With ever more focus on coursework, it was essential that students could access relevant information which could only come from print material, all of which was contained in locked-down and inaccessible school and college libraries. It was a relief when the Copyright Licensing Agency (CLA) increased its licensing provision for scanned copies from 5 to 20 percent of a work for schools and from 10 to 20 percent of a work for universities. This was immensely helpful in ensuring the access needed to these texts once it was confirmed that public [final] examinations would not go ahead.
Now that lockdown is easing, a challenge faced by educators is checking to ensure that content which has been uploaded is either taken down or archived appropriately now that publishers’ permissions have reverted.

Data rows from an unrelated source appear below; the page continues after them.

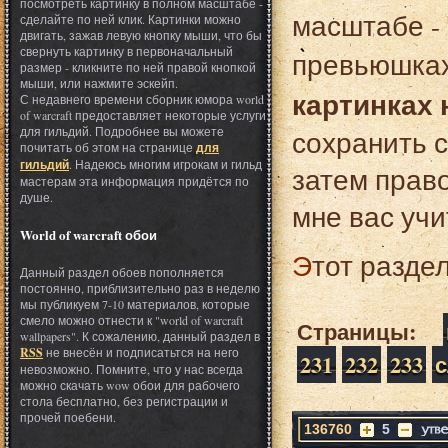
посмотреть картинку в полном масштабе -
масштабе - 
сделайте по ней клик. Картинки можно
двигать, зажав левую кнопку мыши, что бы
свернуть картинку в первоначальный
превьюшках
размер - кликните по ней правой кнопкой
мыши, или нажмите эскейп.
картинках 
С недавнего времени сборник юмора world
of warcraft предоставляет некоторые услуги
для гильдий. Подробнее вы можете
сохранить с
почитать об этом на странице
для
гильдий
. Надеюсь многим игрокам и гильд
затем право
мастерам эта информация придётся по
душе.
мне вас учи
World of warcraft обои
Этот разде
Данный раздел обоев пополняется
постоянно, приблизительно раз в неделю
мы публикуем 7-10 материалов, которые
смело можно отнести к "world of warcraft
Страницы:
wallpapers". К сожалению, данный раздел в
RSS
не внесён и подписатьтся на него
231
232
233
невозможно. Помните, что у нас всегда
можно скачать wow обои для рабочего
стола бесплатно, без регистрации и
прочей поебени.
136760
5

Teachers and librarians who took advantage of the generosity of publishers’ and licensors’ permissions while the schools were closed must ensure that they are not in breach of the contract terms.
This could be tricky, particularly as teachers may now have become used to having this much of a book available online via a scanned copy and there may be resistance to having to take it down.
What's the Impact of COVID on Copyright for Education in the Future?
I believe that the legacy of lockdown will result in a push towards making content more open and accessible online, with newly published content in particular being distributed in multiple different and flexible digital formats.
Licensors will be under pressure to increase the amount of content which can be made available within a closed education space (e.g. a virtual learning environment) because of increased expectations within the education sector (and this includes higher education).
Librarians will continue to be the gatekeepers of hybrid digital and print collections, and licensing costs and models for e-books and journal articles should be revisited to ensure that educational establishments can get access to what they need when they need it. Librarians are reminded that they can get access to journal articles and e-book chapters via interlibrary loan. For school librarians this is invaluable and cheaper than an inordinately expensive database subscription, many of which are not available to schools.
For the education sector in particular, copyright continues to be a sticking point when it comes to digital. It’s likely that remote or hybrid teaching is here to stay; it will certainly continue to happen in some shape or form. Educators have access to so many digital tools, which helps them to remix and reuse content in very creative ways — never for monetary gain, just for educational value.
Nevertheless, it is vitally important that the creators of original creative works are appropriately remunerated and recognized. Perhaps, after the COVID pandemic, the channels of communication between creators, publishers and educators will continue to be open and enable unique collaborations for content and reuse of content in appropriate and permissible ways.
After all, if the pandemic has taught us anything, it’s that great things can be achieved when we all work together.